Katuan larangan’ diperuntukkan dan diyakini sebagai tempat bersemayamnya arwah leluhur. Pohon di wilayah itu tidak boleh di tebang. Pemanfaatan hutan hanya sebatas hasil hutan non kayu.  Wilayah itu biasanya terletak di ketinggian diatas 700 meter dari permukaan laut.  Pada ketinggian inilah hidup anggrek yang tumbuh baik pada suhu hangat  26-35°C pada siang hari dan 18-24°C pada malam hari misalnya   jenis Phalaenopsis, Vanda dan Dendrobium.
Ada lagi wilayah ’katuan adat’ (hutan adat). Wilayah tersebut milik Balai yang sebagian boleh dibuka untuk ’bahuma’. Masyarakat sekitar Balai diperbolehkan menebang pohon untuk kebutuhan membangun rumah dan kayu bakar di wilayah itu.
Di wilayah ’katuan adat’ boleh ditanami tanaman perkebunan atau tanaman keras setelah tidak lagi dipergunakan untuk ’bahuma’. Masyarakat setempat menyebutnya dengan istilah ’jurungan’ atau wilayah bekas ladang yang ditinggalkan untuk kemudian didatangi kembali.
Sungguh hubungan manusia dengan alam yang sangat harmonis, sayangnya kearifan lokal ini tidak dimiliki oleh masyarakat  pada umumnya sehingga intervensi dan kegiatan ilegal di Hutan Meratus masih tetap terjadi.

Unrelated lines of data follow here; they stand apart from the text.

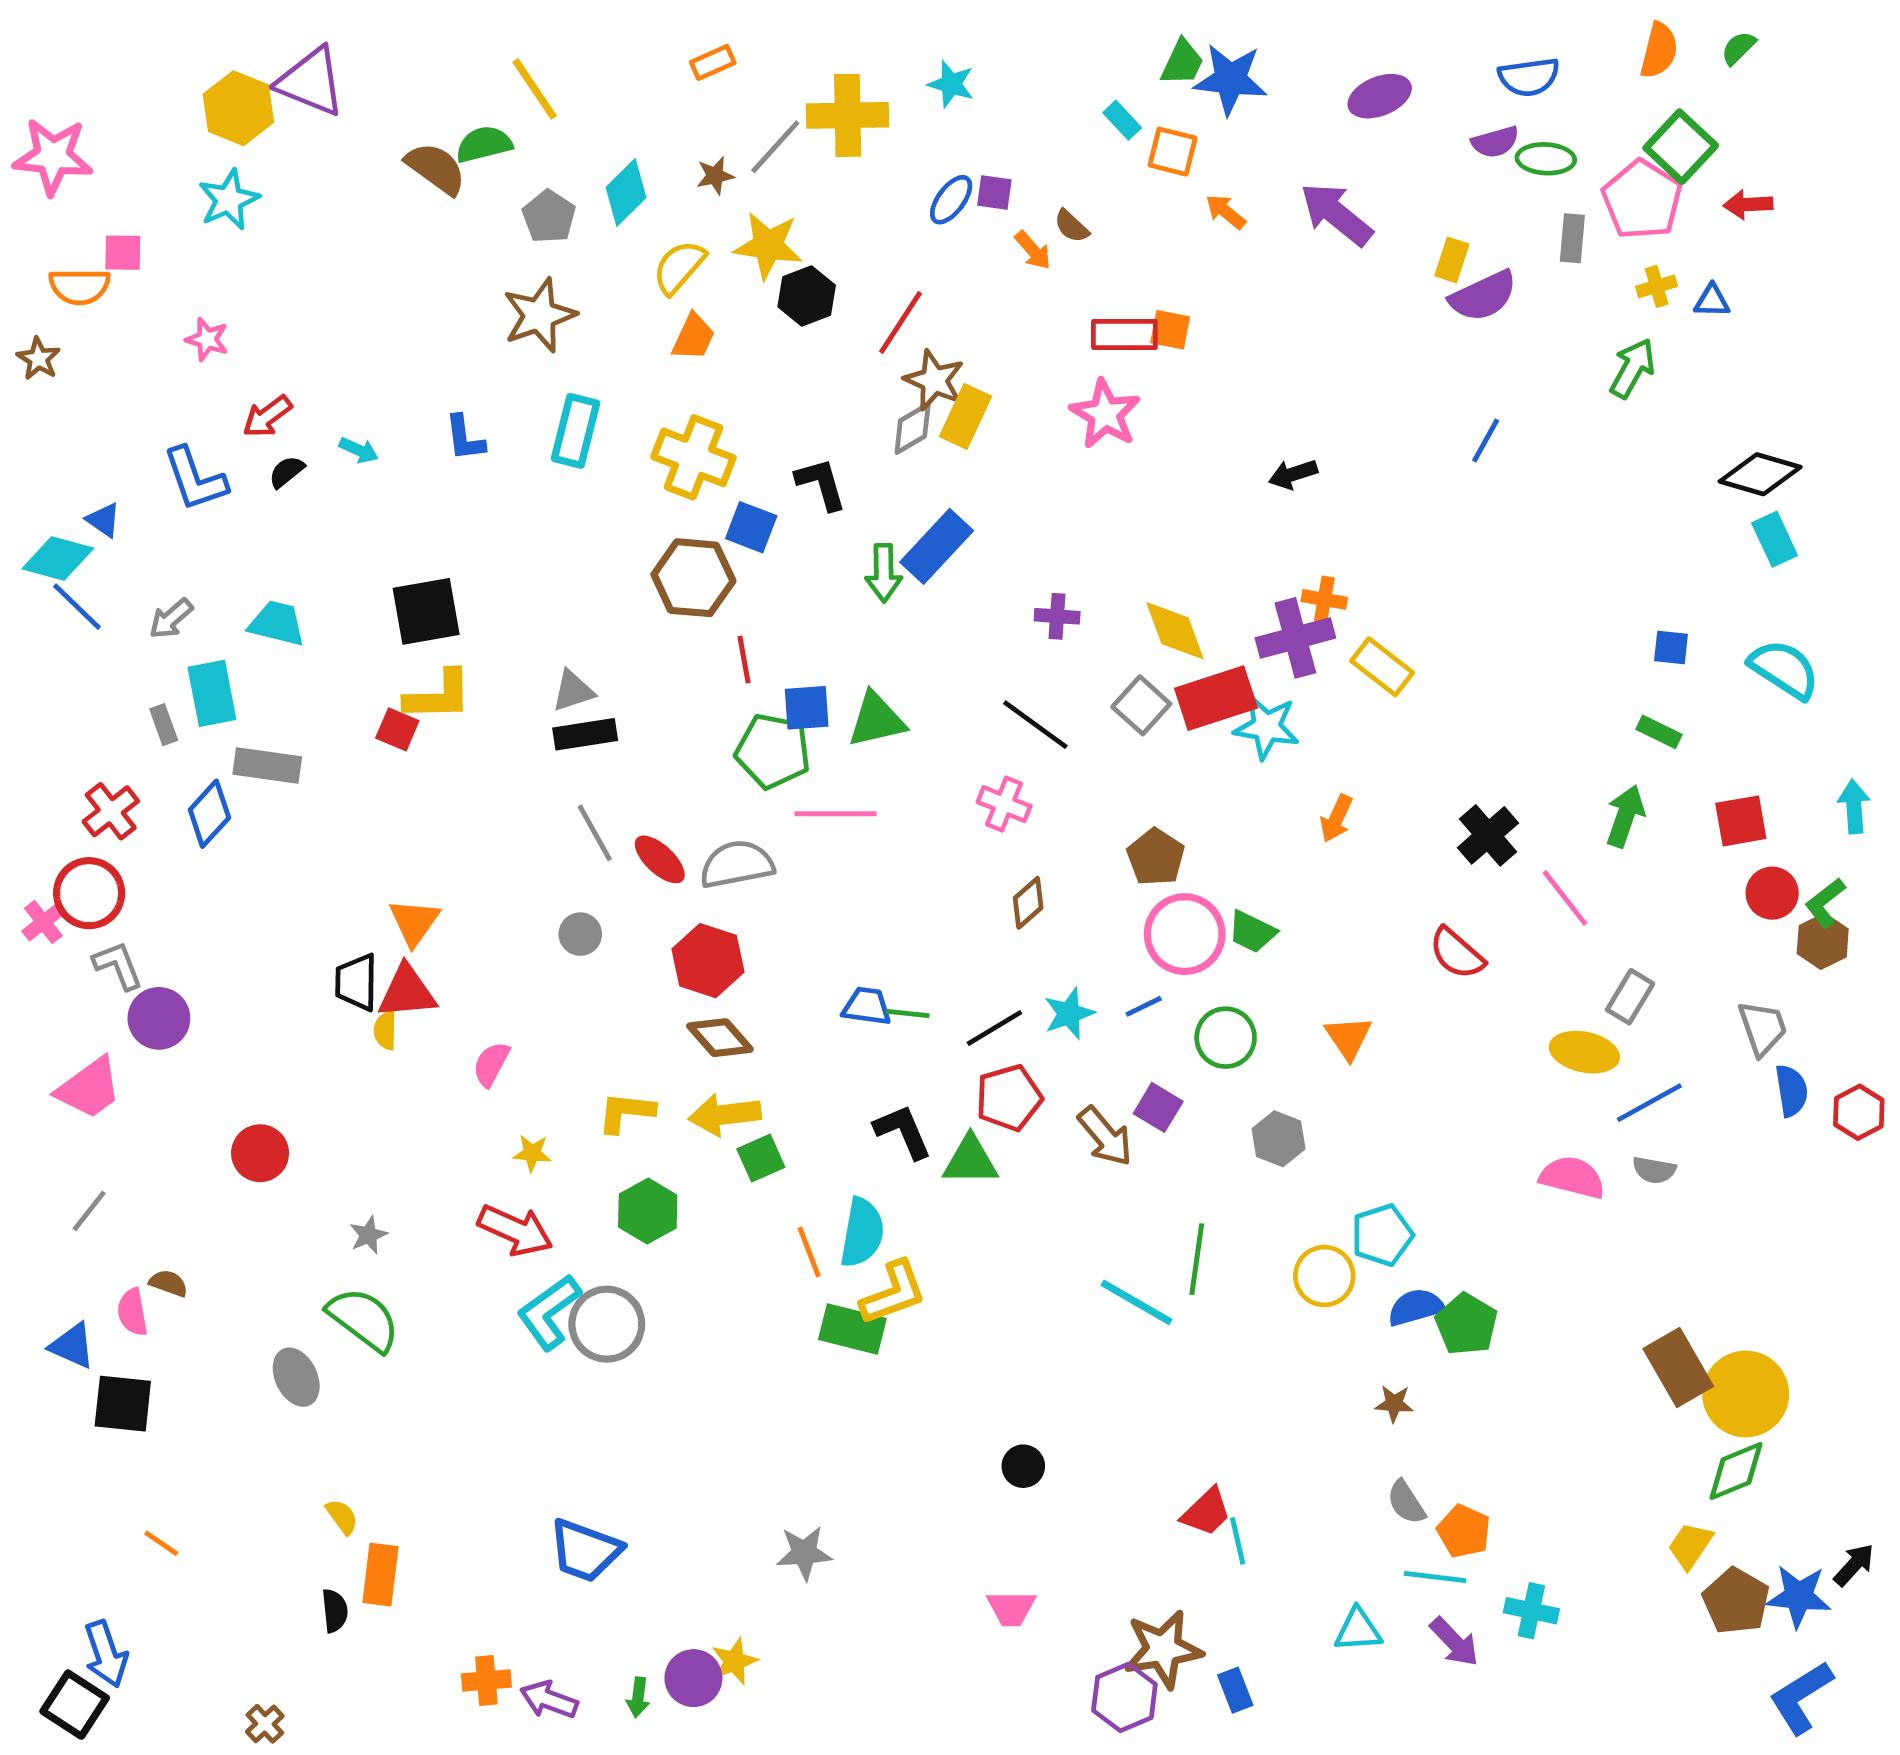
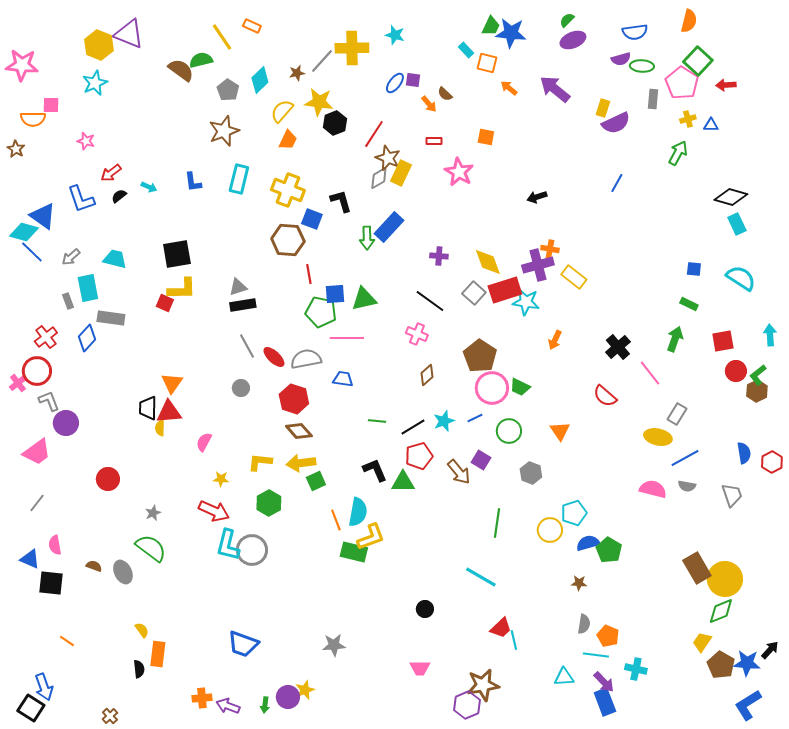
green semicircle: (1738, 48) -> (567, 20), moved
orange rectangle: (713, 62) -> (252, 26), moved, turned 48
red rectangle: (1124, 335) -> (434, 141), moved, size x0.6
blue triangle: (104, 520) -> (43, 216), size x1.8
brown pentagon: (1156, 857) -> (480, 356), size x1.4
blue trapezoid: (867, 1006) -> (343, 379), moved
gray trapezoid: (1763, 1028) -> (732, 495), moved
brown semicircle: (169, 1283) -> (94, 566), moved
cyan line: (1136, 1302) -> (481, 577), moved
cyan L-shape: (549, 1312) -> (228, 545), turned -40
gray semicircle: (1406, 1502) -> (584, 624), turned -138
blue rectangle: (1235, 1690) -> (605, 702), moved, size x1.5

Sehingga mengancam habitat anggrek yang berujung pada terancamnya spesies anggrek-anggrek  Meratus, sudah sepatutnya ‘Ratu para bunga’ Meratus ini  perlu mendapat perhatian lebih serius lagi, terlebih untuk spesies-spesies yang kini mulai langka seperti Phalaenopsis amabilis pelaihari dan Spatoglothis zurea.